_Ausgangstext_

========================

Reinbek/Wentorf. Der ADFC ruft bundesweit zu Familiendemonstrationen auf, auch in Reinbek und Wentorf. Ein sicherer Rad-Schulweg wäre ein Gamechanger.
Fahrradfahren ist gesund: Es trainiert nicht nur die Ausdauer und Muskeln, sondern bringt auch das Herz-Kreislauf-System in Schwung und kräftigt die Atemmuskulatur. Für Kinder ist es in der Smartphone-Ära besonders wichtig, denn es schult auch Balance und Koordination. Es gibt also viele gute Gründe, warum Kinder regelmäßig aufs Fahrrad steigen sollten.
Doch während in den 1970er-Jahren der Weg zur Schule auf dem Rad oder zu Fuß noch selbstverständlich war, wollen heute viele Eltern ihre Kinder schützen und fahren sie besonders im städtischen Raum häufig mit dem Auto zur Schule. Dem will der ADFC mit Kinder-Fahrraddemonstrationen am 4. und 5. Mai bundesweit gegensteuern. Unter dem Motto „Uns gehört die Straße – für kinder- und fahrradfreundliche Wege“ rufen sie auch in Reinbek und Wentorf zu Kidical Masses auf. Während Wentorf schon im dritten Jahr dabei ist, ist die Kinderfahrraddemo in Reinbek eine Premiere.

========================

_Datenbestand_

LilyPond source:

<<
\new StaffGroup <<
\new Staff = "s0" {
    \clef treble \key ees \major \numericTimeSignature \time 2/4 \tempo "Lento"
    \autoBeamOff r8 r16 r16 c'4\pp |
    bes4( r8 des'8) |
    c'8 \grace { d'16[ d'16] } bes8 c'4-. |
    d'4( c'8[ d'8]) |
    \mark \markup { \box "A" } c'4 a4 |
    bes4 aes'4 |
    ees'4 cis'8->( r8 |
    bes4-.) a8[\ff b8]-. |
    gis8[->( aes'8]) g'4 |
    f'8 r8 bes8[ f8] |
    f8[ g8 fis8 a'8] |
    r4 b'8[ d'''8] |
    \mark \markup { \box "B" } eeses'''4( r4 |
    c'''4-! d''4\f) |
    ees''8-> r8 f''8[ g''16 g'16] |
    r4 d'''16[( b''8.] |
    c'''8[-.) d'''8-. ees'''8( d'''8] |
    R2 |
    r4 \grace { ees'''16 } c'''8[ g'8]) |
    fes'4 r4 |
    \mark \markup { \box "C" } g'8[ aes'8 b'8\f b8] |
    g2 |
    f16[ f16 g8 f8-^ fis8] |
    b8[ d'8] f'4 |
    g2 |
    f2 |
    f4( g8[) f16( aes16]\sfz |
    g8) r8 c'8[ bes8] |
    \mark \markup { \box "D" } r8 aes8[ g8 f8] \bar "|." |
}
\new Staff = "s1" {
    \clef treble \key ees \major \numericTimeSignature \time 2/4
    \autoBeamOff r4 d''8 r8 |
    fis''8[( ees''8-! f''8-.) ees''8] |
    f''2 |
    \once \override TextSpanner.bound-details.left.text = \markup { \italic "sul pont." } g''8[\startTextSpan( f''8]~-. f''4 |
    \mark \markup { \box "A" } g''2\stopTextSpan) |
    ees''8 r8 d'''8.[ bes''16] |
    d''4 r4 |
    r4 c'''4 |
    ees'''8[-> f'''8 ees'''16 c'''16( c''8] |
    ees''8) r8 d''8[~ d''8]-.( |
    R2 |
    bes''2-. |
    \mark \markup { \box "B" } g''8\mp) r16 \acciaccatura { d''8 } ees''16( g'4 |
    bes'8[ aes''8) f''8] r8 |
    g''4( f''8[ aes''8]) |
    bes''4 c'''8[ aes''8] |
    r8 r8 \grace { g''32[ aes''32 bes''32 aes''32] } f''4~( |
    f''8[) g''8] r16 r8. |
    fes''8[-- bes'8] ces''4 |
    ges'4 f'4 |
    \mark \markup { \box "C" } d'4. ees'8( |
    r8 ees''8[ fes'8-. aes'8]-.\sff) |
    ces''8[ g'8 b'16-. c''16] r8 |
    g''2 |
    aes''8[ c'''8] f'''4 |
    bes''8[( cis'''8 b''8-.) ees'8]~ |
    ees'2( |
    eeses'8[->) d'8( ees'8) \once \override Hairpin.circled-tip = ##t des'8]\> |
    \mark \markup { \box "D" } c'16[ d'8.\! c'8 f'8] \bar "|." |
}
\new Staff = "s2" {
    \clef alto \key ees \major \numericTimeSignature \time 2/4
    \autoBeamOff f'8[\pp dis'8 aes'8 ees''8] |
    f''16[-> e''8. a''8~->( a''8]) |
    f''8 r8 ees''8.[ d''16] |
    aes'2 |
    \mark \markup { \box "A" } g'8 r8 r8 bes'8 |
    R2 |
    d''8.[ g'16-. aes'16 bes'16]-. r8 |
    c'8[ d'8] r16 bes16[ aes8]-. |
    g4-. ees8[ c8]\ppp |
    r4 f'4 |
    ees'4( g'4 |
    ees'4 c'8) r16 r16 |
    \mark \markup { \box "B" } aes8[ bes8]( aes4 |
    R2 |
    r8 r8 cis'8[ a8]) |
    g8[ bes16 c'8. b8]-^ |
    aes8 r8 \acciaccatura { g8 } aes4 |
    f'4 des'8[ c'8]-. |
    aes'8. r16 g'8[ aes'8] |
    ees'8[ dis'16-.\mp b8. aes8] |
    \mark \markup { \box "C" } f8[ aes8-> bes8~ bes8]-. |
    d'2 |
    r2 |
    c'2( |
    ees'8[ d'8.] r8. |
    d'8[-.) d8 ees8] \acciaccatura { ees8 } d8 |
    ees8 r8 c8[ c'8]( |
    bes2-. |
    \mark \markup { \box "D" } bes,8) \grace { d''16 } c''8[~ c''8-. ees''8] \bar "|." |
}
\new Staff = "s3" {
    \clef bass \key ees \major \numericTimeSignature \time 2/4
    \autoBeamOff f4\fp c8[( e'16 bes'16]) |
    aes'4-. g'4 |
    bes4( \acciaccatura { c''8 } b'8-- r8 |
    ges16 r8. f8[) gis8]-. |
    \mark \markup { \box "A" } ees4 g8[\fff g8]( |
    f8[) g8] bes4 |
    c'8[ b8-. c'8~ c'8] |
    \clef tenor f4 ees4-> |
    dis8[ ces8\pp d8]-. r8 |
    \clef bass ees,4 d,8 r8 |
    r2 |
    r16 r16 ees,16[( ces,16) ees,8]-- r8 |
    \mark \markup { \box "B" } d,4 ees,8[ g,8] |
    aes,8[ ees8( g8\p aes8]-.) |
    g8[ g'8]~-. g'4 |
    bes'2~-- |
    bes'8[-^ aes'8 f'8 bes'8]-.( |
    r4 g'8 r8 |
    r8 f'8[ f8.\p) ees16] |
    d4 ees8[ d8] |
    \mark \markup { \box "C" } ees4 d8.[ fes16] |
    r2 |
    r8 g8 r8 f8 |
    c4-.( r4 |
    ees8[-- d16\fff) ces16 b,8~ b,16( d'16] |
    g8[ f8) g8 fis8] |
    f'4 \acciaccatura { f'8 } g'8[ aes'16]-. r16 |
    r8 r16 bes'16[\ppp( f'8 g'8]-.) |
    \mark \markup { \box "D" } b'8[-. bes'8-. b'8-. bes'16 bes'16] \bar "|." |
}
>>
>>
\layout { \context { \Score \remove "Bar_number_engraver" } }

========================

_Erforderliche Schritte_
a: An welchen Tagen veranstaltet der ADFC laut dem Text über die Kinder-Fahrraddemos bundesweit seine Demonstrationen?
b: Führe den Text über die Kinder-Fahrraddemos im Anschluss an seinen letzten Satz weiter.
Die Auflistung spielt dabei keine Rolle.

_Antworten je Aufgabe_
a: Am 4. und 5. Mai.

b:
Kinder können mit dem Fahrrad zur Schule fahren
„Ein sicherer Rad-Schulweg wäre in Zeiten des Smartphones tatsächlich ein Gamechanger“, sagt Reiner Freund, Leiter der ADFC-Ortsgruppe Wentorf/Börnsen. Er selbst ist in seiner Jugend selbstverständlich mit dem Fahrrad zur Schule gefahren („Natürlich, wie denn sonst?“). „Kinder sollten so früh wie möglich lernen, Rad zu fahren. Und sie sollten damit selbstständig und sicher zur Schule kommen können. Das wollen die Schülerinnen und Schüler auch, sie finden das Radfahren cool.“
Ein solcher Systemwechsel sei nötig, denn das Radeln auf dem Weg zur Schule, sorge nicht nur für regelmäßige Bewegung, sondern es fördere ganz nebenbei auch die Entwicklung der gesamten Motorik und damit des Sprachvermögens, des räumlichen Sehens und der sicheren Orientierung im Straßenverkehr, bekräftigt Reiner Freund. In Wentorf hat der ADFC einmal die Fahrräder an den Abstellplätzen der Schulen gezählt: Anfang Juni 2022 waren in Wentorf 711 Schülerinnen und Schüler mit dem Fahrrad unterwegs gewesen.
Radverkehr – im Verkehrsentwicklungsplan nur eine Randfigur
„Aber mehr von ihnen sind natürlich immer wünschenswert“, sagt Freund. In Wentorf berät die Politik derzeit über den Verkehrsentwicklungsplan, der Ende Mai vorgestellt werden soll. Der Radverkehr komme darin allerdings eher am Rande vor, sagt Freund. „Der runde Tisch Rad trifft Anfang Juni zusammen, wir wollen dann versuchen, den Plan mit unserem Radwegekonzept in einer Synthese zusammenzuführen“, sagt er.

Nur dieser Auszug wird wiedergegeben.